* _DATA SUPPLIED_
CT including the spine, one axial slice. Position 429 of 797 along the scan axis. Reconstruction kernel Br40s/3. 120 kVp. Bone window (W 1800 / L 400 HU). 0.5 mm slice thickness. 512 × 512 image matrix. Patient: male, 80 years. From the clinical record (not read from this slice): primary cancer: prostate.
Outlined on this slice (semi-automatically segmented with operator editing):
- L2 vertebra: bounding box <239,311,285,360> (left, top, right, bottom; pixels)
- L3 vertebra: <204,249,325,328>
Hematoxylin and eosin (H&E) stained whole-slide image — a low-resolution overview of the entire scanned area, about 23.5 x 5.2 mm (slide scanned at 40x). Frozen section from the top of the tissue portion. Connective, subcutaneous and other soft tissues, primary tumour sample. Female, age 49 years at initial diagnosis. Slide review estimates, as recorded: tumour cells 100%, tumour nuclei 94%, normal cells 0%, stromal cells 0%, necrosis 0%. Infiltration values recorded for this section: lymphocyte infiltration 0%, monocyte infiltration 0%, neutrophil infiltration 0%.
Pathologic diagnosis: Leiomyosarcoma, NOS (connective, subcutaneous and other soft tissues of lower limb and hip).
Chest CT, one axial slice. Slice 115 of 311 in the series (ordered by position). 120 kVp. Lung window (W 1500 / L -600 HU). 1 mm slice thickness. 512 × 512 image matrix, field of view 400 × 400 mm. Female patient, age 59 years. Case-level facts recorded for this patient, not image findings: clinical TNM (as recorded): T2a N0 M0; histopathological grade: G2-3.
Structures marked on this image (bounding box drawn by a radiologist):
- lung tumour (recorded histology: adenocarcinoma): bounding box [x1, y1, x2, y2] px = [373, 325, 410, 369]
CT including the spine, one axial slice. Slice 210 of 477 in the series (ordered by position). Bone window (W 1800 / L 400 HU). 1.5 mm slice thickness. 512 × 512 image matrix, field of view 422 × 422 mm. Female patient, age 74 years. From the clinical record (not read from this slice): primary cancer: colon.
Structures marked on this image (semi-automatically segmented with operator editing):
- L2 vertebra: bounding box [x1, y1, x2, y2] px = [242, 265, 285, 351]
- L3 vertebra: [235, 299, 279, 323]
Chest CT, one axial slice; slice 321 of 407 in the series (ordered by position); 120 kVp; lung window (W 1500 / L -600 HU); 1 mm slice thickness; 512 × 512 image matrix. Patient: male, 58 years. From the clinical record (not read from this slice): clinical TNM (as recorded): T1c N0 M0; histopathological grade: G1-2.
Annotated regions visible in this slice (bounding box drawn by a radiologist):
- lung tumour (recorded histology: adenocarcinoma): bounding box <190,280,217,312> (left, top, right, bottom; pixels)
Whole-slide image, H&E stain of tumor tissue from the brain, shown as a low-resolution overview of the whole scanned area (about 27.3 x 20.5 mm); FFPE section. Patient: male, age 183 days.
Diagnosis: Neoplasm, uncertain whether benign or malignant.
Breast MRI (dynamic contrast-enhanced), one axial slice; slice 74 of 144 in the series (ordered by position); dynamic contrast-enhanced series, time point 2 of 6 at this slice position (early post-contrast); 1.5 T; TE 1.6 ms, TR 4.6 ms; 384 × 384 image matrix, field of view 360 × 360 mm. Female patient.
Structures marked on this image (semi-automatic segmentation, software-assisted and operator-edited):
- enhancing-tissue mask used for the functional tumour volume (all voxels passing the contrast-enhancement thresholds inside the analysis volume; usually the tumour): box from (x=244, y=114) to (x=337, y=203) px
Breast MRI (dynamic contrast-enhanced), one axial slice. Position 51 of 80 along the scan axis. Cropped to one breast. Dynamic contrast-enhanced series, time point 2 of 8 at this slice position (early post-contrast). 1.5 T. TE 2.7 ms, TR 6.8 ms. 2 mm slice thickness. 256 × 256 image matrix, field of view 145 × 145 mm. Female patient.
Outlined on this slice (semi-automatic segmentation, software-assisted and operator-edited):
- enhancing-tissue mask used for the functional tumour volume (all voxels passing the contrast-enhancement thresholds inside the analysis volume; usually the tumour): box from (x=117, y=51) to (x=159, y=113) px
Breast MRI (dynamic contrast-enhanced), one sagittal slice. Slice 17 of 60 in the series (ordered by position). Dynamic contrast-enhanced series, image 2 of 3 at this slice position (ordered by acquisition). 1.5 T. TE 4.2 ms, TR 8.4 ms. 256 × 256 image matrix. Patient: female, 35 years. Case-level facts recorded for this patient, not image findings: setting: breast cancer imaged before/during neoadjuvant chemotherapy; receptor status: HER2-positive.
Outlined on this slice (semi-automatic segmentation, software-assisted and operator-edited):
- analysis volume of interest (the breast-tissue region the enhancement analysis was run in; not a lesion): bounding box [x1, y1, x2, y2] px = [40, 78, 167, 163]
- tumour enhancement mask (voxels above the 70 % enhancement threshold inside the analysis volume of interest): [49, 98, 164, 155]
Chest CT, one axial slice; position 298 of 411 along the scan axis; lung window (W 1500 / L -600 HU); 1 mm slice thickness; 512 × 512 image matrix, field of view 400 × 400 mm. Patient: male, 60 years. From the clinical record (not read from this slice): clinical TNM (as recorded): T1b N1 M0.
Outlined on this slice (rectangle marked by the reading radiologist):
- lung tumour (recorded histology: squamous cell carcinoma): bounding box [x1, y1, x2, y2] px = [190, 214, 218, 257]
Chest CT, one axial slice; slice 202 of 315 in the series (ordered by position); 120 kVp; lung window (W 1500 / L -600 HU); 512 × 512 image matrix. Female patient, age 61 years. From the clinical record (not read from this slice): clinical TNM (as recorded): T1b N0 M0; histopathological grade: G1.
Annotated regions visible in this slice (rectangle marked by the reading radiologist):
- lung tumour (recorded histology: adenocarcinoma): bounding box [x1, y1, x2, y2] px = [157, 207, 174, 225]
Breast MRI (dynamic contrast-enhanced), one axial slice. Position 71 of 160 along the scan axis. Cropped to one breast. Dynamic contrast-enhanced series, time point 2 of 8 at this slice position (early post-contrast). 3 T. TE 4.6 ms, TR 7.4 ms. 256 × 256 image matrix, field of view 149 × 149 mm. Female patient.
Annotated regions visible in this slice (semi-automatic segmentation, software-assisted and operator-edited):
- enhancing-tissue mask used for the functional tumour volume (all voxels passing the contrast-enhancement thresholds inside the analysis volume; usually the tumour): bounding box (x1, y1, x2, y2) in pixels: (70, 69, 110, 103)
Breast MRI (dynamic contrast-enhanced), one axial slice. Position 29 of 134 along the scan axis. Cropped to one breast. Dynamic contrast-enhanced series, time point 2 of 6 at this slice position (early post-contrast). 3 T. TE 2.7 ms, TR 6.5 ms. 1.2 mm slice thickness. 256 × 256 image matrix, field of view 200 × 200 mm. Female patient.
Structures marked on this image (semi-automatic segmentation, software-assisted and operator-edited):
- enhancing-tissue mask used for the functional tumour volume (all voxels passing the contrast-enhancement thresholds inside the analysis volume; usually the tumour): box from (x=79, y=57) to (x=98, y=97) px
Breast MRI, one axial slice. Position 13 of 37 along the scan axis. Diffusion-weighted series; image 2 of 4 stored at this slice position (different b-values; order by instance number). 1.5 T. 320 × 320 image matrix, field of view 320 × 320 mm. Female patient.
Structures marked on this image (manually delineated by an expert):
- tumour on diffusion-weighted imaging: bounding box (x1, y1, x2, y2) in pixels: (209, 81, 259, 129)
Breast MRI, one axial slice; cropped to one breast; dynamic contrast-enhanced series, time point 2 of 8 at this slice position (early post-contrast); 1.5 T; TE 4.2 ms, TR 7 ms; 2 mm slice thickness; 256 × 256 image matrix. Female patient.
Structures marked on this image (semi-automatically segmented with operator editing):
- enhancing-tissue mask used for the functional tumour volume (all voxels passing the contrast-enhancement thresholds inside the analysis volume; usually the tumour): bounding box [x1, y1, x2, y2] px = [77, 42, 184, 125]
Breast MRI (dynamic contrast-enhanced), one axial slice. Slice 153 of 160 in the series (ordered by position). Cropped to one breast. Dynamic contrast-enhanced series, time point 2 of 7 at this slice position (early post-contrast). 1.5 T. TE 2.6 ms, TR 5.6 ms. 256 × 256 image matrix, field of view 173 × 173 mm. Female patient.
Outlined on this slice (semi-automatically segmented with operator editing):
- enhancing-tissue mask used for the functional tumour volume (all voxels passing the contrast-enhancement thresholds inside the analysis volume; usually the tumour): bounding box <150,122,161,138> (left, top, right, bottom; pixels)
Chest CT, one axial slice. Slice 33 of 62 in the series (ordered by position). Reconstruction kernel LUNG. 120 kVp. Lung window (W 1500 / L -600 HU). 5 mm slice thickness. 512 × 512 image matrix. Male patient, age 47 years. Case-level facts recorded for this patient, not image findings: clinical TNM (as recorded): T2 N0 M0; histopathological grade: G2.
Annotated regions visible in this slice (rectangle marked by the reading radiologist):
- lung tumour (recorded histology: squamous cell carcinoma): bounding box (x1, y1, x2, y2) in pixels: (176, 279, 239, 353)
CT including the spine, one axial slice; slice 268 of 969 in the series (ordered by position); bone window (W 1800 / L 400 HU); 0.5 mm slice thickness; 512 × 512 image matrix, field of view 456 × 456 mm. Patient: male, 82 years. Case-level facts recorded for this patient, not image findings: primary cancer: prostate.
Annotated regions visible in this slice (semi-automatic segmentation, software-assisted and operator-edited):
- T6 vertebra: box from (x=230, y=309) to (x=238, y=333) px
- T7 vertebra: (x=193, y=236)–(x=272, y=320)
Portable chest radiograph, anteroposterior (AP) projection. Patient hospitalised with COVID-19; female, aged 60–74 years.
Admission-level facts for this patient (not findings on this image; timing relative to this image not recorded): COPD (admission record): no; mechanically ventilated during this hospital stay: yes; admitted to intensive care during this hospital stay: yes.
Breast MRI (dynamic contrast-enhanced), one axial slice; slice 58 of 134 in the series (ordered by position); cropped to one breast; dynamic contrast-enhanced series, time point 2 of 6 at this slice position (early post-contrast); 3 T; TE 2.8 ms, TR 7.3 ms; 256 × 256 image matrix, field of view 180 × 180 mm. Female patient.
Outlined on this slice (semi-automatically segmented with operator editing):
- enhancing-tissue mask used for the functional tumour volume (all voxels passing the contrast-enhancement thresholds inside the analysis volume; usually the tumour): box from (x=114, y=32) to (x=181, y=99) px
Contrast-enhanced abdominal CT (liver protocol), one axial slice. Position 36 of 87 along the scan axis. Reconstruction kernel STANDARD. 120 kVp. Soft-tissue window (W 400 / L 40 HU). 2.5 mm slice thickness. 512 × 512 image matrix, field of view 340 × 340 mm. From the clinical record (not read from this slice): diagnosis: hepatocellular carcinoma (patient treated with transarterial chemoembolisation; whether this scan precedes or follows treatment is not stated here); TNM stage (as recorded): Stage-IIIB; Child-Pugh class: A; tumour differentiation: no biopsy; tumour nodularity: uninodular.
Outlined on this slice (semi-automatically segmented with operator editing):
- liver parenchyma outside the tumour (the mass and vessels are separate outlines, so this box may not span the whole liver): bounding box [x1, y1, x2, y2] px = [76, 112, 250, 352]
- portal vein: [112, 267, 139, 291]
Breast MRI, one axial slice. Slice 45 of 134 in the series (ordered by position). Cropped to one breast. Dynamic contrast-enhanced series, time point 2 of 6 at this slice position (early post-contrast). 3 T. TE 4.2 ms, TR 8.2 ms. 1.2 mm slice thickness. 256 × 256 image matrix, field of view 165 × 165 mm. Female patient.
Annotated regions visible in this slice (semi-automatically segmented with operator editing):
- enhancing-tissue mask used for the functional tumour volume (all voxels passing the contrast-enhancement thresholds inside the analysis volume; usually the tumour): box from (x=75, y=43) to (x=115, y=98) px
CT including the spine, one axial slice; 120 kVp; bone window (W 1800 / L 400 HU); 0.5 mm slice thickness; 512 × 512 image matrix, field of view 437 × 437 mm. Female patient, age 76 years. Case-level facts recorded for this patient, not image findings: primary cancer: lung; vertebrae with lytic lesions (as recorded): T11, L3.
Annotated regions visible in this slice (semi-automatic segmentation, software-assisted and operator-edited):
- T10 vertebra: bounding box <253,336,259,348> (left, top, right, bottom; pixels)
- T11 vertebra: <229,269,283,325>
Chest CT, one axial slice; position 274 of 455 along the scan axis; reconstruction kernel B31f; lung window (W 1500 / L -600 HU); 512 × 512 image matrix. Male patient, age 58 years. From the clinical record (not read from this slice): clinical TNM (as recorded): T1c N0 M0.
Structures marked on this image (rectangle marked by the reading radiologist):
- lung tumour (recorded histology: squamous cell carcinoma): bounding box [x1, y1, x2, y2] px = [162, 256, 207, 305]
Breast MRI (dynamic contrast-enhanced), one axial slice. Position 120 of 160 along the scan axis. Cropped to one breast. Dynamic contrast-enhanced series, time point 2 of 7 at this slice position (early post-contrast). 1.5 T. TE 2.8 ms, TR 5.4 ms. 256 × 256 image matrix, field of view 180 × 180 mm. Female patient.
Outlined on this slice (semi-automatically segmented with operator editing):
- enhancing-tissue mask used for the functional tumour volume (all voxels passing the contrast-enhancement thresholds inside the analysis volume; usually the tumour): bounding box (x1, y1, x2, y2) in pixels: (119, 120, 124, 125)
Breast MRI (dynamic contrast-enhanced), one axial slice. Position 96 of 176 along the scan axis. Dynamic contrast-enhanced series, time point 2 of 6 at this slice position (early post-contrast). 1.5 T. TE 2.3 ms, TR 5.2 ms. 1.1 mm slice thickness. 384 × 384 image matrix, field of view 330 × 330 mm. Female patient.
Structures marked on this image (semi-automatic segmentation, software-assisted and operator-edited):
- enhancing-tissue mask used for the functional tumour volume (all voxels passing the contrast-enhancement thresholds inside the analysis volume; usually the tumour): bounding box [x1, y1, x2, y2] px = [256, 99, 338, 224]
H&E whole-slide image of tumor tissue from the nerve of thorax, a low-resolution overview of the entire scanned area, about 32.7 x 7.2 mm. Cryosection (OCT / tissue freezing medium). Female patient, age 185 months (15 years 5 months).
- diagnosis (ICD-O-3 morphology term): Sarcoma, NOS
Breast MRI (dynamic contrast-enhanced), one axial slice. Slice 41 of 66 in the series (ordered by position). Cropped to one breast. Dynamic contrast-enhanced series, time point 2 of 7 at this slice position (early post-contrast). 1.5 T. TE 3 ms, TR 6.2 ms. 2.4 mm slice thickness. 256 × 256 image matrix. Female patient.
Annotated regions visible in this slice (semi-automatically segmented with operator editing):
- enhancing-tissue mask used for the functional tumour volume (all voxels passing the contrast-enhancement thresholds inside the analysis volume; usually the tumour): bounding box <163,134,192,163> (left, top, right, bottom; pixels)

* _WORK INSTRUCTIONS_
Select all lines in the listing above where the word "entire" appears, and show them.

* _REPLY_
Hematoxylin and eosin (H&E) stained whole-slide image — a low-resolution overview of the entire scanned area, about 23.5 x 5.2 mm (slide scanned at 40x). Frozen section from the top of the tissue portion. Connective, subcutaneous and other soft tissues, primary tumour sample. Female, age 49 years at initial diagnosis. Slide review estimates, as recorded: tumour cells 100%, tumour nuclei 94%, normal cells 0%, stromal cells 0%, necrosis 0%. Infiltration values recorded for this section: lymphocyte infiltration 0%, monocyte infiltration 0%, neutrophil infiltration 0%.
H&E whole-slide image of tumor tissue from the nerve of thorax, a low-resolution overview of the entire scanned area, about 32.7 x 7.2 mm. Cryosection (OCT / tissue freezing medium). Female patient, age 185 months (15 years 5 months).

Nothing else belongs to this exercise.